CHICAGO (Reuters) - The Federal Reserve's steps to unlock frozen global credit markets should succeed over time in solving "a bear of a problem," Minneapolis Fed President Gary Stern said on Tuesday.

The U.S. central bank runs a risk that steps taken in financial markets, while "appropriate" to deal with a year-long crisis, will create more instability, Stern said in a speech to the Council of Institutional Investors meeting here.

For now, though, the Fed must deal with the crisis at hand, said Stern, a voting member of the Federal Open Market Committee in 2008 and the Fed's longest-serving regional president.

"You want to address 'too big to fail' when financial conditions are cranking," he said. "In the middle of turmoil you have to do a quick cost-benefit analysis."

Stern said the "flexible" approach by the Fed and Treasury to handle the unrelenting financial market crisis that erupted in August 2007 has been correct given the lack of a clear path ahead.

"This is an unprecedented series of events in my long career at the Fed ... you can't just pull out a handbook and say 'this is what should be done,'" he said.

Stern did not address the economic outlook in detail and declined to comment on the likely direction of the Fed's monetary policy.

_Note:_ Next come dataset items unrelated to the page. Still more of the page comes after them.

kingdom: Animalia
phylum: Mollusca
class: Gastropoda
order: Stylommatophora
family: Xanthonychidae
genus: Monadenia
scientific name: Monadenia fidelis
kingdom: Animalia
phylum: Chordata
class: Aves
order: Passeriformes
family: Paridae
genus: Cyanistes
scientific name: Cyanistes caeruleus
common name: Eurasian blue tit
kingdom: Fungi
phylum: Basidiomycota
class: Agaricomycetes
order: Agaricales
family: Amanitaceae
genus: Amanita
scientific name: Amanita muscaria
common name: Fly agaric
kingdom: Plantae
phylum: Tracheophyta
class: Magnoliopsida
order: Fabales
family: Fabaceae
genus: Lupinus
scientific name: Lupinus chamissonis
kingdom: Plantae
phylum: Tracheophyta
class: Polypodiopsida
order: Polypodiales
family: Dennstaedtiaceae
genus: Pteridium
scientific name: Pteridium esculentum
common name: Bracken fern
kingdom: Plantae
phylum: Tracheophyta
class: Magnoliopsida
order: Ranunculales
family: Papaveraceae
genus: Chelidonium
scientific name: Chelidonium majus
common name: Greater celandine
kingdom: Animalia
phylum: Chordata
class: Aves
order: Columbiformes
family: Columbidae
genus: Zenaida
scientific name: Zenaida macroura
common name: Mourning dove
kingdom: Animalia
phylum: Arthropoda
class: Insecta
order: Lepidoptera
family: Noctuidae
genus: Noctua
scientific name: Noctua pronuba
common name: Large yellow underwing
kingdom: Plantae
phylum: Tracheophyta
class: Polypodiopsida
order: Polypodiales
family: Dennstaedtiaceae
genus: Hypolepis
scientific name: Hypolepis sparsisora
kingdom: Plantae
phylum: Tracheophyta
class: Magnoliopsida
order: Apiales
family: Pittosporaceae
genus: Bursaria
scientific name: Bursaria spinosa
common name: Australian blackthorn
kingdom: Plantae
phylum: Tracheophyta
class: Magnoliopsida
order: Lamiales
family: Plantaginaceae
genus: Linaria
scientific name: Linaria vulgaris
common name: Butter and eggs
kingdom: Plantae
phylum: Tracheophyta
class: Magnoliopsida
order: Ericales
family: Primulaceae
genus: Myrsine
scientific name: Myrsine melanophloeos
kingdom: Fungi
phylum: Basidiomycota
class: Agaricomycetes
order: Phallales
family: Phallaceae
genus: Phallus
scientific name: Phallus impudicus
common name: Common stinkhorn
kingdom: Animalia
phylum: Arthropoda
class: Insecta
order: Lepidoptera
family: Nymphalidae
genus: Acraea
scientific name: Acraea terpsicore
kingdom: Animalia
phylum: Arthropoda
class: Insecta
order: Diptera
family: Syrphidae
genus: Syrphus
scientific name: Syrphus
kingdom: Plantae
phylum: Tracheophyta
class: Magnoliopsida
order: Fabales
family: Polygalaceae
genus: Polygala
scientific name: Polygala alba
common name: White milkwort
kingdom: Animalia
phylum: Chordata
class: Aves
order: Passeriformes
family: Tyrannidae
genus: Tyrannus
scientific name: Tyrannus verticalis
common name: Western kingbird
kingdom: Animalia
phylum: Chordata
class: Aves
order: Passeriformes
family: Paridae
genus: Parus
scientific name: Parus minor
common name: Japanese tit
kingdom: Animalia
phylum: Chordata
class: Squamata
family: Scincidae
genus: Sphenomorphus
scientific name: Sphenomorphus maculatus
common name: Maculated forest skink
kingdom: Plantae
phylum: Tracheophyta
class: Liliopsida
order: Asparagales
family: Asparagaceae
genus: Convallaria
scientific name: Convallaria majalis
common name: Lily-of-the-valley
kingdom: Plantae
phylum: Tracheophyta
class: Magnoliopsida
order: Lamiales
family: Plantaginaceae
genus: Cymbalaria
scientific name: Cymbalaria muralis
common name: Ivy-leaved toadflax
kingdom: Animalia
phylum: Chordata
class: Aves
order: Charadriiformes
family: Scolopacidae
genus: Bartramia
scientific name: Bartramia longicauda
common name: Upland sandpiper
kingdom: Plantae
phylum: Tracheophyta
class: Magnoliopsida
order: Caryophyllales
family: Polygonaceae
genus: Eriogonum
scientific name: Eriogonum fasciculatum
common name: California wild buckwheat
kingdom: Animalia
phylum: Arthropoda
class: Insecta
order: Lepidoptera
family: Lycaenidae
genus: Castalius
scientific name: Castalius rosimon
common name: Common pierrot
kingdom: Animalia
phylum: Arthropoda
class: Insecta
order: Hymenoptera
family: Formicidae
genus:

Still, partly as a knock-on effect of the credit market crisis, the United States is in for further job losses and soft consumer spending in the short run, which should help pull down inflation, he said.

The sharply higher budget deficits likely to be created by the Treasury's costly bank rescue plan will not necessarily lead to higher interest rates, Stern said.

Various factors, including the global savings glut and confidence in the Fed's commitment to keeping inflation low, can help to hold interest rates down, he said.

Much of Stern's speech was focused on the framework for a new supervisory regime to address the issue of systemic risk and were similar to those he made in Three Forks, Montana, in August.